Last week, a district and sessions court in Lahore fixed Hayat's execution for Jan 15.
On Saturday, Chief Justice Mian Saqib Nisar had taken notice of the issuing of a death warrant for Hayat and sought a report to ascertain his ailment, suspending his sentence until further orders. He had also directed the law officer to verify whether the condemned prisoner was mentally ill.
A two-member bench comprising Justices Manzoor Ahmad Malik and Sardar Tariq Masood heard the appeal for suspension of Hayat's death sentence filed by his mother Iqbal Bano. Jail officials and a mental health specialist were in court today, along with Hayat's lawyer.
The lawyer contended before the bench that the Supreme Court had halted executions in similar cases in the past.
"But why wasn't the state of his mental health raised earlier during the trial?" Justice Manzoor Ahmad Malik asked. "Why, when he is set to be punished, is the point being raised?"
The lawyer responded that Hayat had been diagnosed with schizophrenia during the trial, adding that a six-member medical board had been set up in 2016 to examine his mental health and confirmed that he had a mental illness.
According to Section 444 of the jail rules, a person with a mental illness cannot be executed, the lawyer argued.
"Do you believe that Hayat's mental state is not right?" Justice Malik asked the doctor in court.
"Khizar Hayat is suffering from a mental illness," replied Dr Mubashir, adding that a medical board could be set up to examine his mental state.
"In this state, the subject does not know what he is doing," the doctor added.
The jail official apprised the court that Hayat was being held at the hospital at Kot Lakhpat jail.
Justice Malik noted that Hayat's medical report is not completely clear. He appeared wary that other convicts would start appealing against their convictions using mental illness as a pretext.
"We're sending the matter to a larger bench," he added.
The court subsequently ordered that the appeal against Hayat's execution be forwarded to a larger bench, and adjourned the case indefinitely.
Mother challenges death sentence
Khizar Hayat's mother, Iqbal Bano, in her appealing challenging her son's death sentence, had requested the chief justice to visit the Kot Lakhpat jail ward for mentally ill prisoners and investigate what medicines were being given to her son.
She pleaded that his medical records be investigated "to determine why his treatment was not being done properly and why his condition was worsening day by day".

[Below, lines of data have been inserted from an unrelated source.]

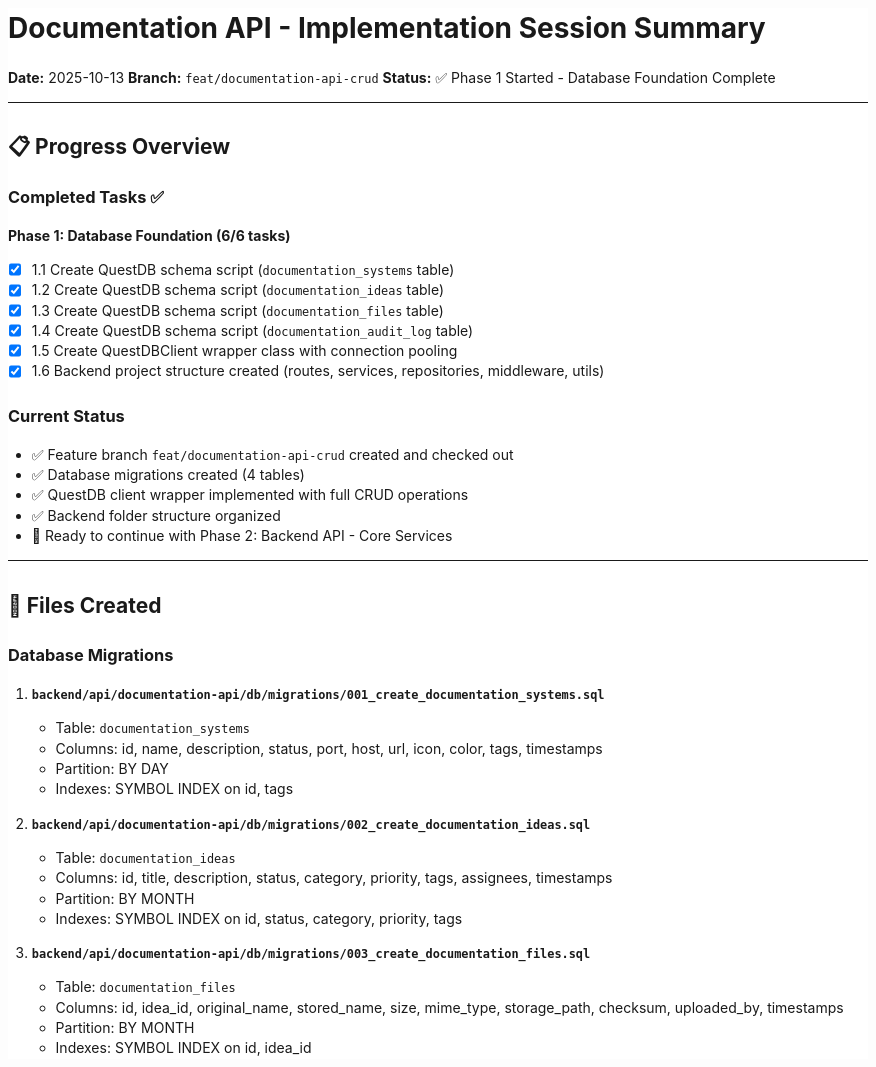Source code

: # Documentation API - Implementation Session Summary

**Date:** 2025-10-13
**Branch:** `feat/documentation-api-crud`
**Status:** ✅ Phase 1 Started - Database Foundation Complete

---

## 📋 Progress Overview

### Completed Tasks ✅

**Phase 1: Database Foundation (6/6 tasks)**
- [x] 1.1 Create QuestDB schema script (`documentation_systems` table)
- [x] 1.2 Create QuestDB schema script (`documentation_ideas` table)
- [x] 1.3 Create QuestDB schema script (`documentation_files` table)
- [x] 1.4 Create QuestDB schema script (`documentation_audit_log` table)
- [x] 1.5 Create QuestDBClient wrapper class with connection pooling
- [x] 1.6 Backend project structure created (routes, services, repositories, middleware, utils)

### Current Status

- ✅ Feature branch `feat/documentation-api-crud` created and checked out
- ✅ Database migrations created (4 tables)
- ✅ QuestDB client wrapper implemented with full CRUD operations
- ✅ Backend folder structure organized
- 🔄 Ready to continue with Phase 2: Backend API - Core Services

---

## 📂 Files Created

### Database Migrations

1. **`backend/api/documentation-api/db/migrations/001_create_documentation_systems.sql`**
   - Table: `documentation_systems`
   - Columns: id, name, description, status, port, host, url, icon, color, tags, timestamps
   - Partition: BY DAY
   - Indexes: SYMBOL INDEX on id, tags

2. **`backend/api/documentation-api/db/migrations/002_create_documentation_ideas.sql`**
   - Table: `documentation_ideas`
   - Columns: id, title, description, status, category, priority, tags, assignees, timestamps
   - Partition: BY MONTH
   - Indexes: SYMBOL INDEX on id, status, category, priority, tags

3. **`backend/api/documentation-api/db/migrations/003_create_documentation_files.sql`**
   - Table: `documentation_files`
   - Columns: id, idea_id, original_name, stored_name, size, mime_type, storage_path, checksum, uploaded_by, timestamps
   - Partition: BY MONTH
   - Indexes: SYMBOL INDEX on id, idea_id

The appeal also challenged the LHC division bench's 2018 judgement, and sought a stay on Hayat's execution. It said the judgement passed by the division bench was not in accordance with law and the prison rules. It said the bench mixed the conviction with execution and thereby dismissed the petition on wrong premises.
It stated that the bench had not appreciated the extensive medical history of the appellant’s son as well as the reports of the medical boards establishing the mental ailment of Hayat.
The appeal argued that a condemned prisoner could not be executed in utter disregard of the prison rules on the subject. It pleaded that the government had a legal duty under the Prisons Rules 1978 to provide the appellant’s son with adequate and appropriate treatment for his mental illness at a psychiatric facility. To deny him this treatment was an arbitrary abuse of power and a violation of Articles 9, 14 and 25 of the Constitution, it contested.